**Problem to solve**
Leave out the pictures and give back all the entries exactly as written.

(Data items)
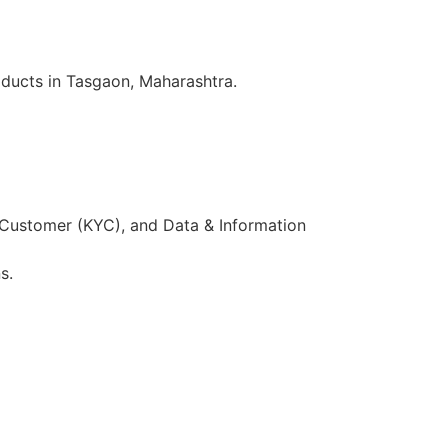
oducts in Tasgaon, Maharashtra.
 Customer (KYC), and Data & Information
s.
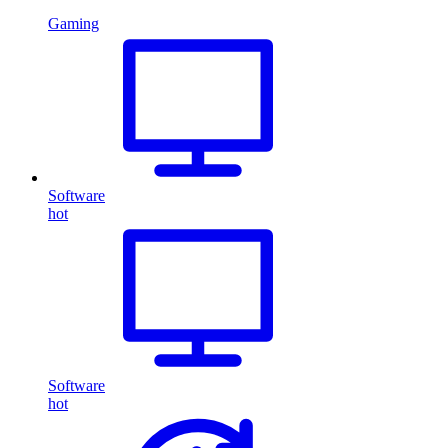
Gaming
Software
hot
Software
hot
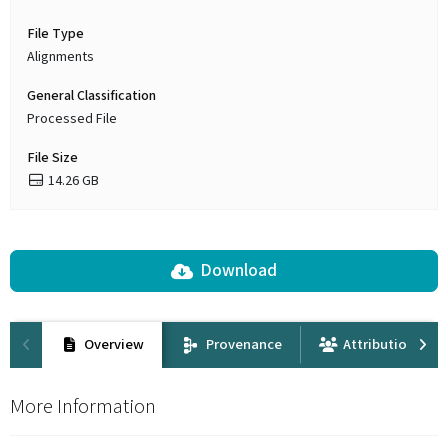
File Type
Alignments
General Classification
Processed File
File Size
14.26 GB
Download
Overview
Provenance
Attribution
More Information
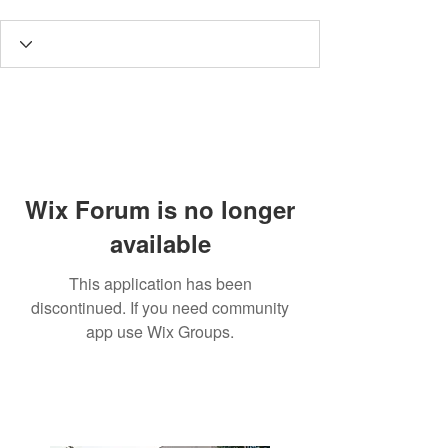
Wix Forum is no longer
available
This application has been
discontinued. If you need community
app use Wix Groups.
3190 Harvester Road, Suite
101,
Burlington, ON L7N 3T1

**Task output**
oducts in Tasgaon, Maharashtra.
 Customer (KYC), and Data & Information
s.
Gaming
Software
hot
Software
hot
File Type
Alignments
General Classification
Processed File
File Size
14.26 GB
Download
Overview
Provenance
Attribution
More Information
Wix Forum is no longer
available
This application has been
discontinued. If you need community
app use Wix Groups.
3190 Harvester Road, Suite
101,
Burlington, ON L7N 3T1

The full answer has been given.